# Throw Rope in Numbers, Rapid 5 and a half, Arkansas



## AHRA (Jun 19, 2009)

We have been informed that a fully deployed throwrope is stuck in mid channel at rapid number 5 and a half in the Arkansas river.


----------



## lmyers (Jun 10, 2008)

Dang, that's sketchy. Thank you very much for the heads up.


----------



## Melrose (Nov 2, 2005)

Any updates? Been through there several times in the last few days, haven't seen anything.
Also, I know people call "5 & 1/2" different spots.


----------



## AHRA (Jun 19, 2009)

Rangers looked yesterday and couldn't find anything. Lets us know if you see it downstream. Please post if you removed it.


----------



## rivervibe (Apr 24, 2007)

Thanks for the update. Too bad the previous owner of said rope couldn't inform the community of this hazard.


----------



## Nathan (Aug 7, 2004)

rivervibe said:


> Thanks for the update. Too bad the previous owner of said rope couldn't inform the community of this hazard.
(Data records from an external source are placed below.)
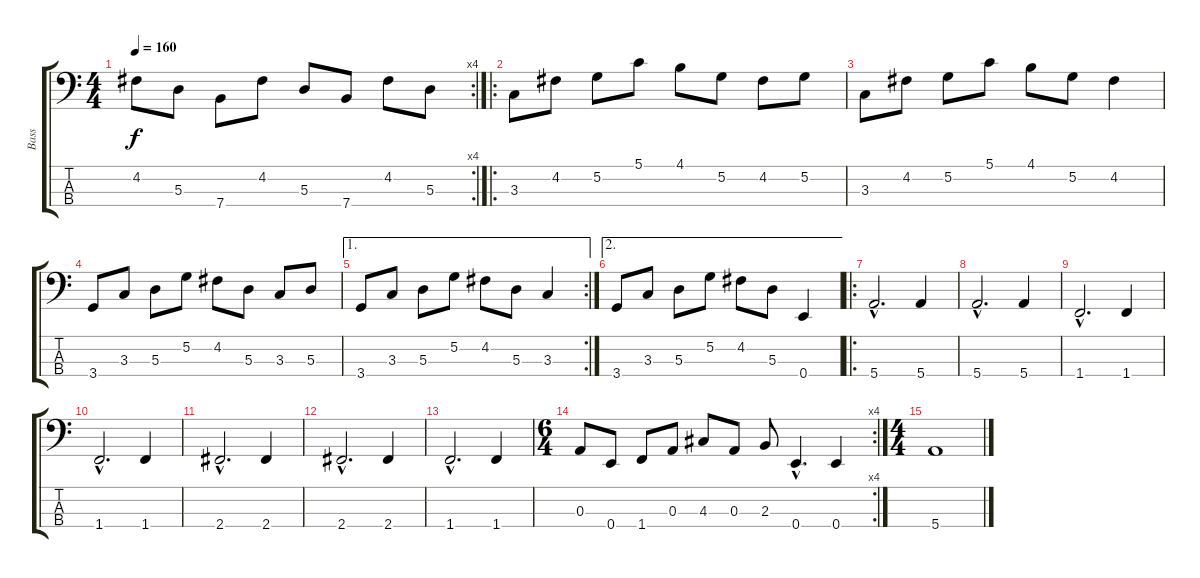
\track ("Bass" "Bass") {instrument electricbassfinger}
\staff {score tabs}
\tuning (G2 D2 A1 E1) {hide}
\rc 4
\ts (4 4)
\tempo 160
\clef f4
\ks c
4.2.8{dy f} 5.3.8 7.4.8 4.2.8 5.3.8 7.4.8 4.2.8 5.3.8 |
\ro
3.3.8 4.2.8 5.2.8 5.1.8 4.1.8 5.2.8 4.2.8 5.2.8 |
3.3.8 4.2.8 5.2.8 5.1.8 4.1.8 5.2.8 4.2.4 |
3.4.8 3.3.8 5.3.8 5.2.8 4.2.8 5.3.8 3.3.8 5.3.8 |
\ae 1
\rc 2
3.4.8 3.3.8 5.3.8 5.2.8 4.2.8 5.3.8 3.3.4 |
\ae 2
3.4.8 3.3.8 5.3.8 5.2.8 4.2.8 5.3.8 0.4.4 |
\ro
5.4{hac}.2{d} 5.4.4 |
5.4{hac}.2{d} 5.4.4 |
1.4{hac}.2{d} 1.4.4 |
1.4{hac}.2{d} 1.4.4 |
2.4{hac}.2{d} 2.4.4 |
2.4{hac}.2{d} 2.4.4 |
1.4{hac}.2{d} 1.4.4 |
\rc 4
\ts (6 4)
0.3.8 0.4.8 1.4.8 0.3.8 4.3.8 0.3.8 2.3.8 0.4{hac}.4{d} 0.4.4 |
\ts (4 4)
5.4.1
Why would they with the way this community treats people who inform about hazards? They probably saw the last thread about a lost rope on the ark. This thread would be four pages telling the person what they did wrong.

Sent from my XT1254 using Mountain Buzz mobile app


----------



## joejacksonframing (May 20, 2011)

Got that right, Nathan


----------



## Andy H. (Oct 13, 2003)

rivervibe said:


> Thanks for the update. Too bad the previous owner of said rope couldn't inform the community of this hazard.


They did, by telling AHRA. The world doesn't revolve around MountainBuzz.

- AH


----------



## racerx (Sep 25, 2007)

Andy H. said:


> They did, by telling AHRA. The world doesn't revolve around MountainBuzz.
> 
> - AH


Crazy talk


----------



## BrianK (Feb 3, 2005)

Nathan said:


> Why would they with the way this community treats people who inform about hazards? They probably saw the last thread about a lost rope on the ark. This thread would be four pages telling the person what they did wrong.


Agreed


----------



## mattoak (Apr 29, 2013)

AHRA said:


> We have been informed that a fully deployed throwrope is stuck in mid channel at rapid number 5 and a half in the Arkansas river.


I guess this was a typo that should have read:
We have been informed by someone who definitely wasn't in the river but just saw a rope in it that a fully deployed throwrope is stuck in mid channel at rapid number 5 and a half in the Arkansas river.

First post sure sounded to me like the person involved informed AHRA.


----------



## ziaec (Jun 6, 2011)

No sign of rope in the numbers 7/12/15


----------



## racerx (Sep 25, 2007)

Nathan said:


> Why would they with the way this community treats people who inform about hazards? They probably saw the last thread about a lost rope on the ark. This thread would be four pages telling the person what they did wrong.
> 
> Sent from my XT1254 using Mountain Buzz mobile app


If you deployed a rope and arent out there trying to get it out, you deserve everything you get.


----------